### Box coordinate transitions

== Segment start ==

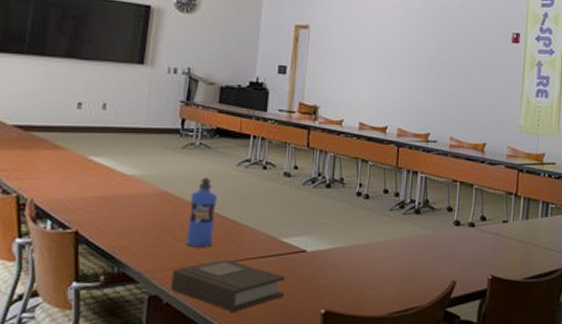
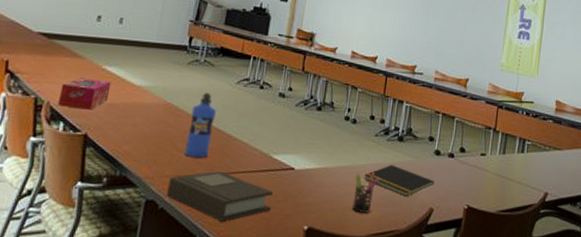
tissue box: none [42,171,100,205] -> present [57,78,112,110]
pen holder: none [370,247,398,292] -> present [352,171,380,213]
notepad: none [381,239,455,271] -> present [364,165,434,197]

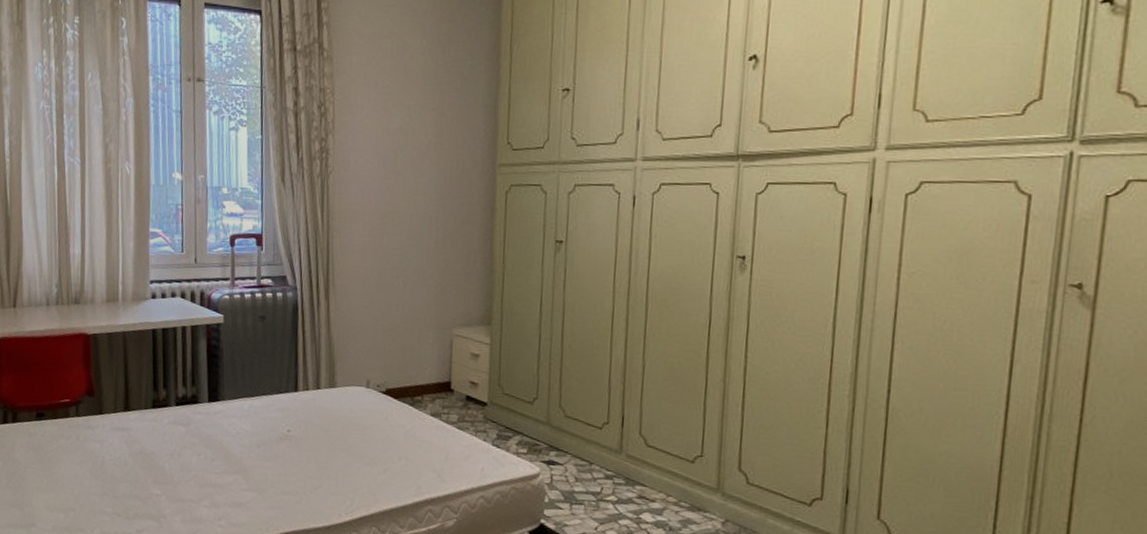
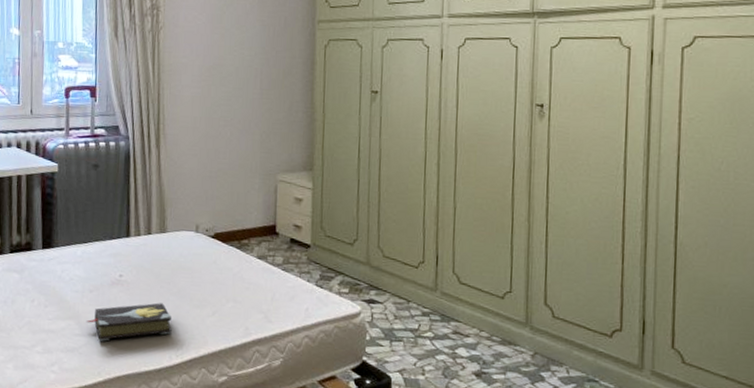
hardback book: none [253,459,342,497] -> present [86,303,172,341]

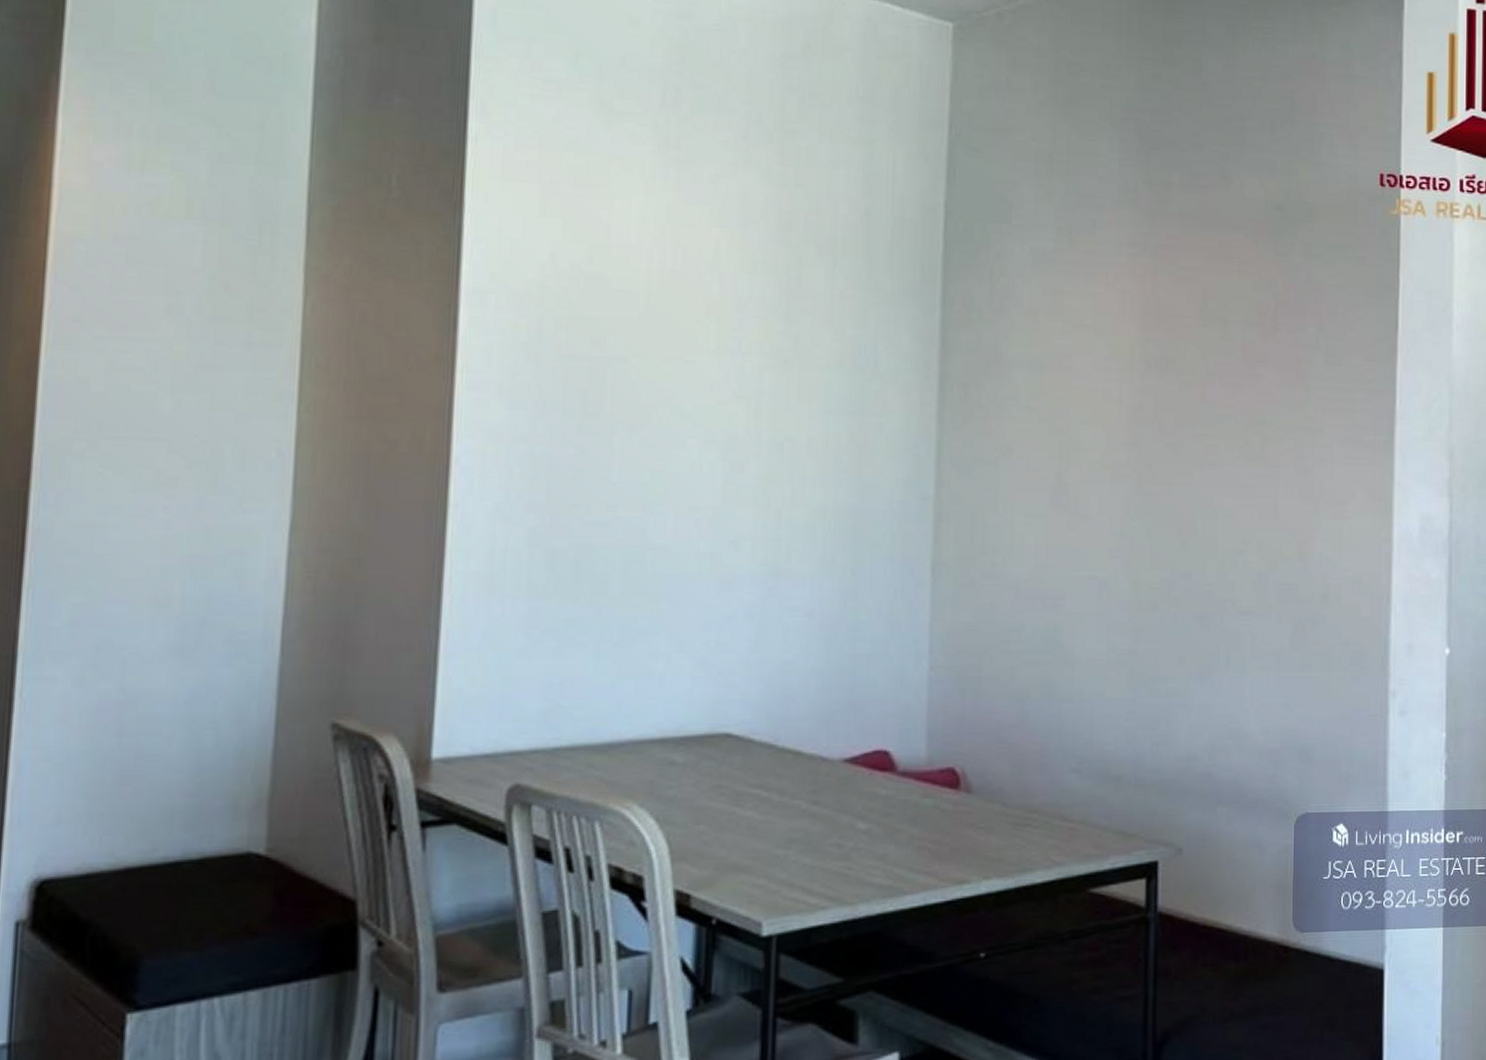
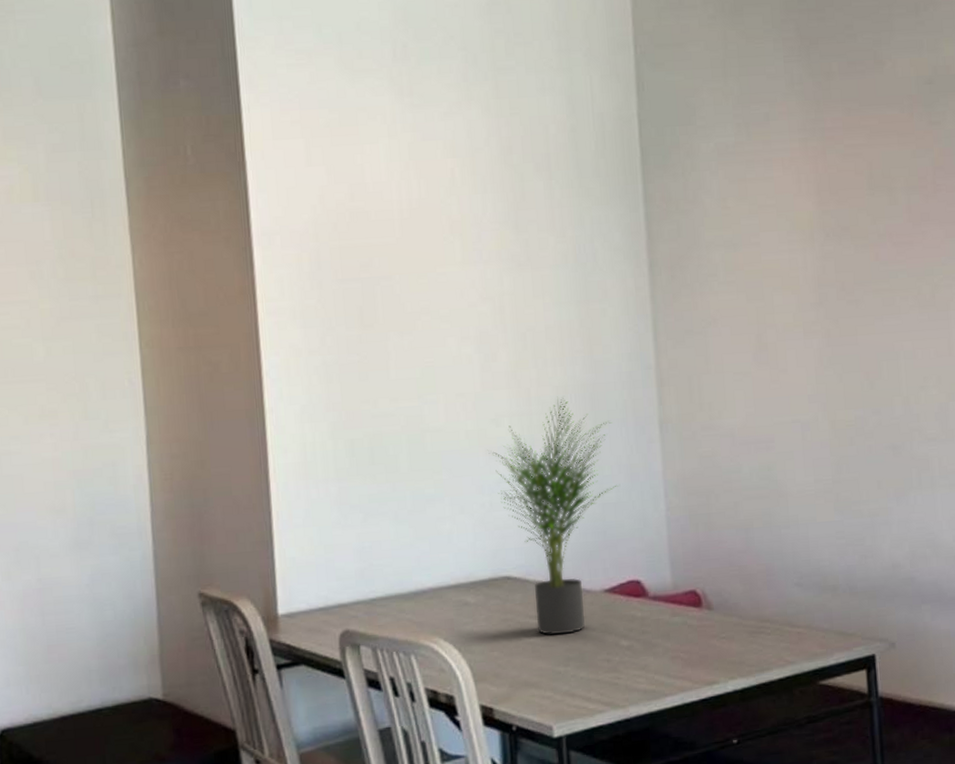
potted plant: none [721,521,876,810] -> present [488,396,618,635]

== Segment end ==

### Your task
Nothing but the lines from the line containing "pen holder: none" through the last line of the records above is to be extracted, exactly and with no pictures.

### Answer space
pen holder: none [370,247,398,292] -> present [352,171,380,213]
notepad: none [381,239,455,271] -> present [364,165,434,197]

hardback book: none [253,459,342,497] -> present [86,303,172,341]

potted plant: none [721,521,876,810] -> present [488,396,618,635]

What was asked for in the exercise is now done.